Reg No
40818018
Rating
Regional
Categories of Special Interest
Architectural
Original Use
House
In Use As
House
Date
1890 - 1910
Coordinates
219263, 426820
Date Recorded
05/01/2011
Date Updated
--/--/--
Attached\semi-detached three-bay two-storey house, built c. 1900. Pitched slate roof with terracotta ridge tiles, some surviving sections of cast iron downpipes with decorative metal brackets, projecting eaves course, and with yellow brick chimneystacks to the gable ends (north and south) having cornice copings over. Rendered walls. Square-headed window openings at ground floor and segmental-headed window openings over at first floor level having six-over-two pane timber sliding sash windows and rendered stone sills. Segmental-headed door opening to the south end of the front elevation (east) having timber panelled door and decorative ironmongery, and with multi-paned overlight. Inner half-glazed timber door with fielded panel to base with bolection moulding, and with encaustic tiled threshold. Road-fronted to the north end of the centre of Main Street, Milford, with footpath to front (east) and laneway to the north giving access to the rear (west). Single-storey outbuilding to the west having pitched natural slate roof, rendered walls, and square-headed openings.

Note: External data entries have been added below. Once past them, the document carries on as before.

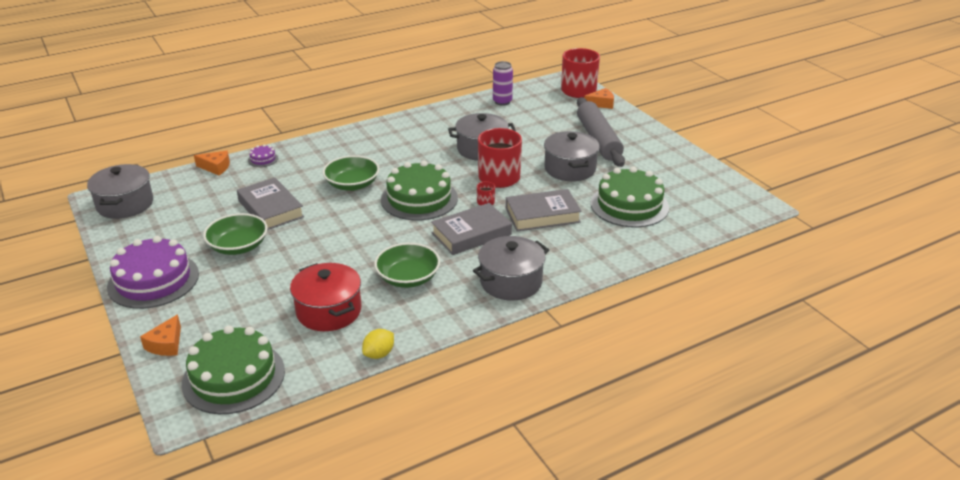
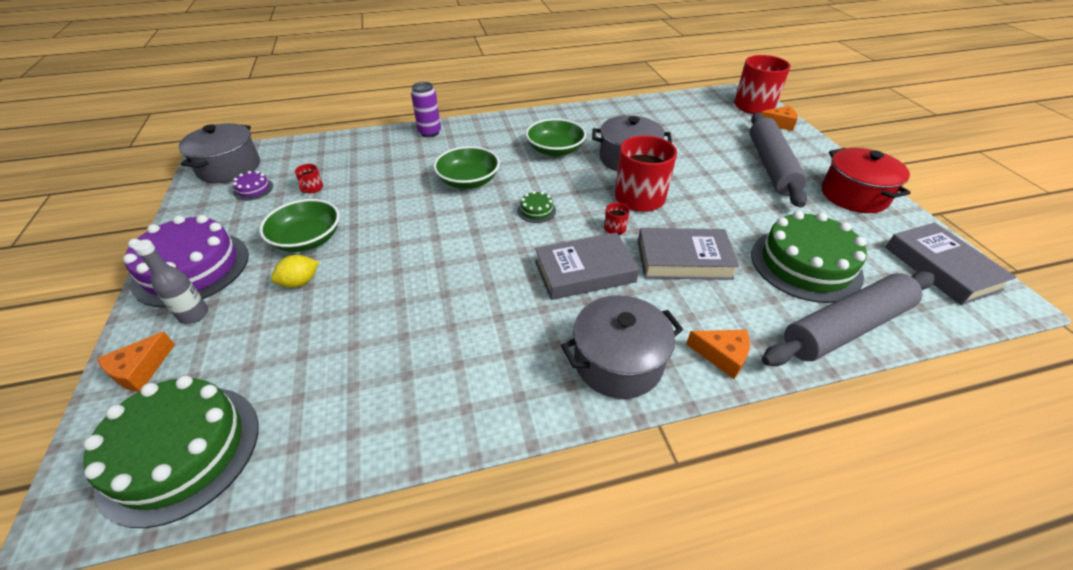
camera: 15 degrees right, 10 degrees up
(181, 308) = (194, 315): none -> grey bottle
(216, 167) = (340, 140): orange cheese -> orange cheese (722, 355)
(216, 209) = (312, 188): none -> red mug
(263, 159) = (390, 138): purple cake -> purple cake (253, 189)
(271, 209) = (368, 197): grey book -> grey book (941, 268)
(329, 311) = (359, 360): red pot -> red pot (854, 195)
(379, 354) = (390, 457): yellow lemon -> yellow lemon (300, 282)
(408, 278) = (481, 325): green bowl -> green bowl (555, 150)
(419, 199) = (536, 210): green cake -> green cake, size x0.42
(502, 102) = (664, 108): purple can -> purple can (430, 132)
(570, 169) = (730, 199): grey pot -> none
(657, 238) = (845, 327): none -> grey rolling pin

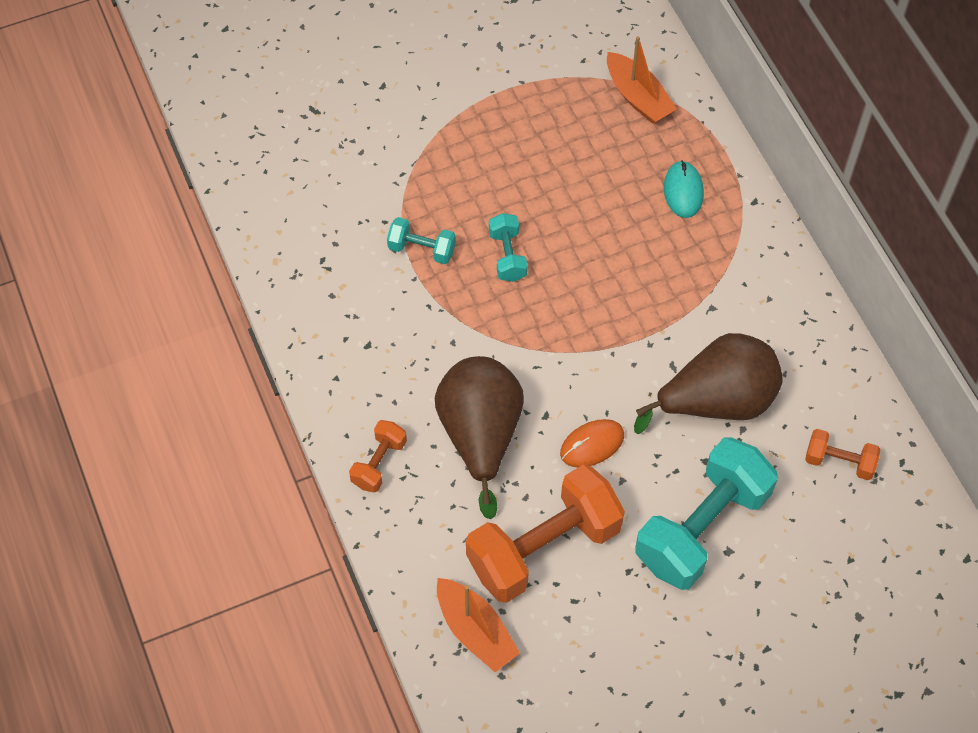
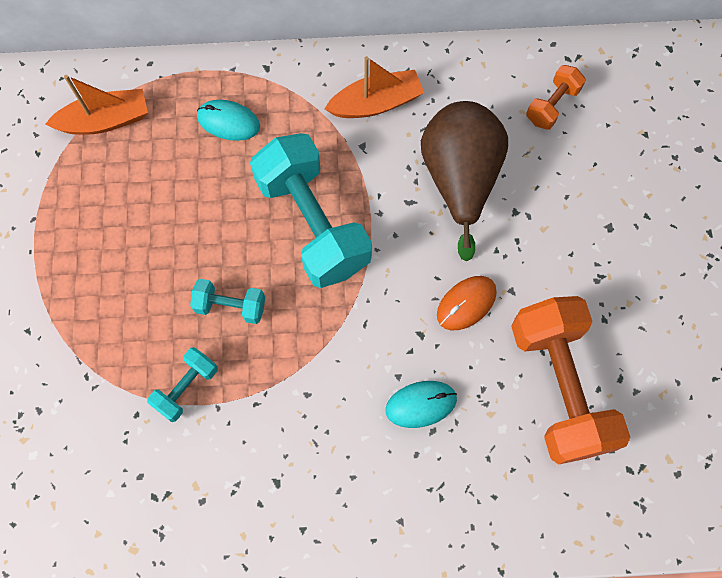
camera: 70 degrees left, 10 degrees up
(379, 463) = (417, 517): orange dumbbell -> none
(475, 630) = (626, 483): orange boat -> orange boat (376, 103)
(480, 435) = (421, 404): brown pear -> turquoise mouse
(592, 444) = (466, 303): orange mouse -> orange mouse turned 60 degrees clockwise
(702, 527) = (580, 240): turquoise dumbbell -> turquoise dumbbell (312, 224)

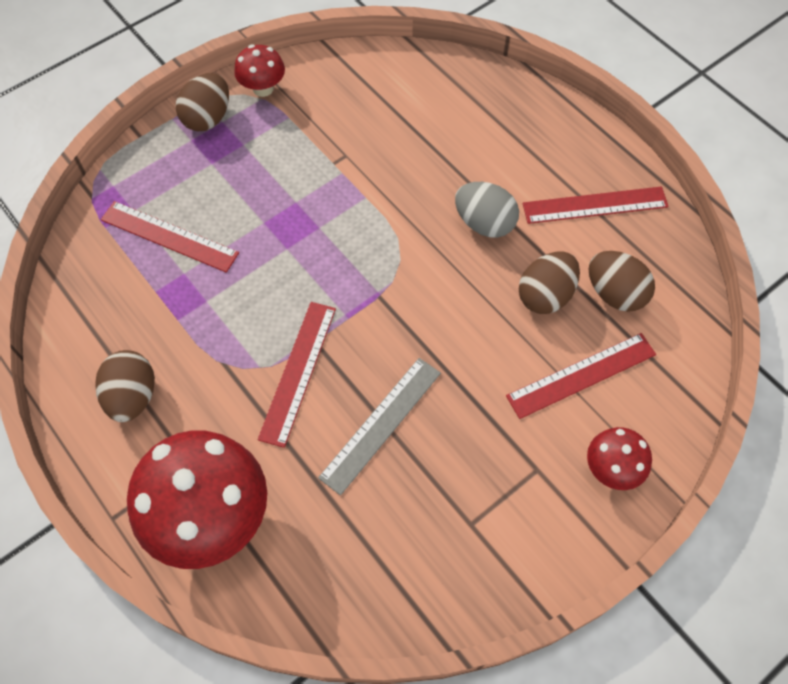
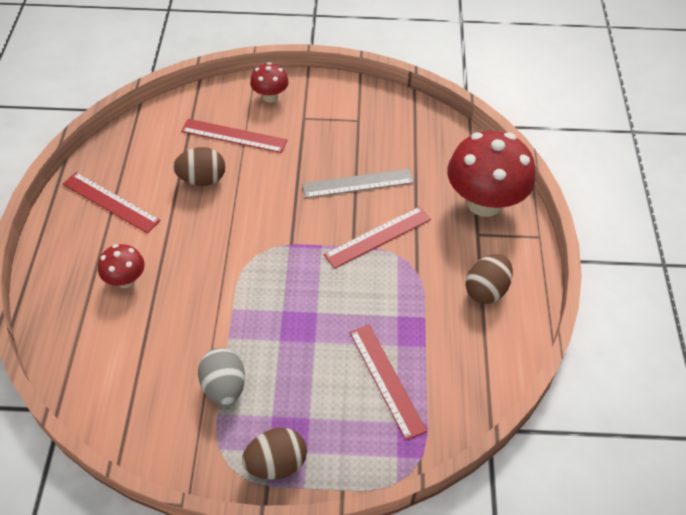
camera: 140 degrees left, 10 degrees down
(263, 88) = (209, 458): red mushroom -> red mushroom (125, 280)
(484, 223) = (183, 238): grey egg -> grey egg (224, 387)
(615, 293) = (167, 155): brown egg -> none

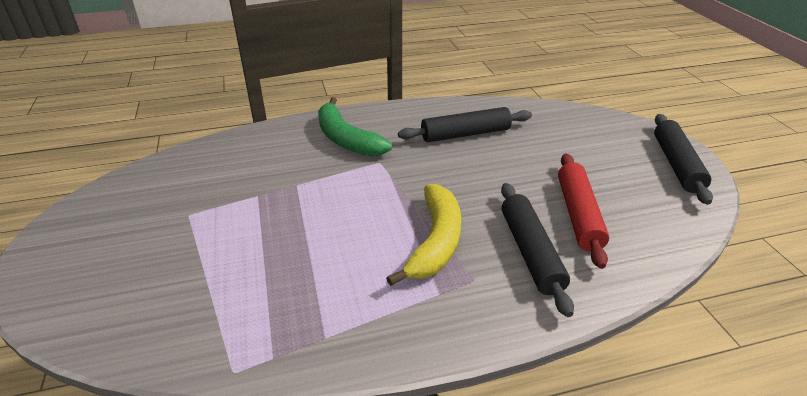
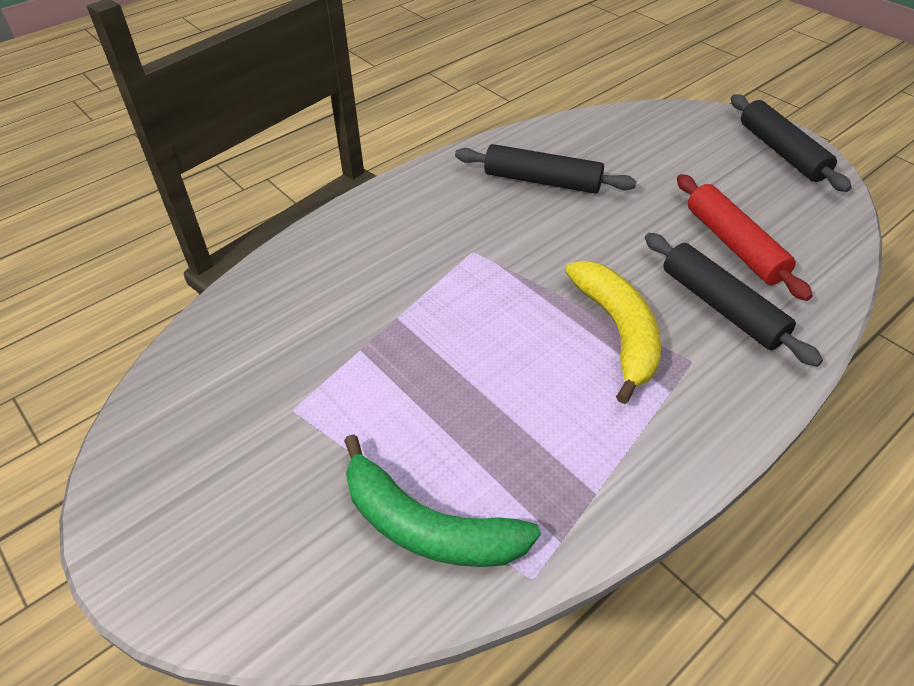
camera: 25 degrees left, 10 degrees up
(346, 139) = (405, 233): green banana -> green banana (427, 527)
(465, 134) = (542, 181): black rolling pin -> black rolling pin turned 60 degrees clockwise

This modest house, originally dating to around 1900, retains its early form and character. Its visual appeal and integrity are enhanced by the retention of salient fabric such as the timber sliding sash windows with distinctive six-over-two arrangement that is a feature of many contemporary dwellings, and the inner glazed timber door with fielded panel and bolection mouldings. The square-headed window openings at ground floor level and the segmental-headed window openings over at first floor level add some variation to the façade. The prominent yellow brick chimneystacks to the gable ends with cornice coping over help to add interest at roofscape level and give this building a certain vertical emphasis. This building is of a type that was until recent years a ubiquitous feature of the streetscapes of small Irish towns and villages but is now becoming increasingly rare due to insensitive alteration and\or demolition. This building is one of the better surviving dwellings of its type and date in Milford, and it makes a positive contribution to the streetscape to the centre of the town.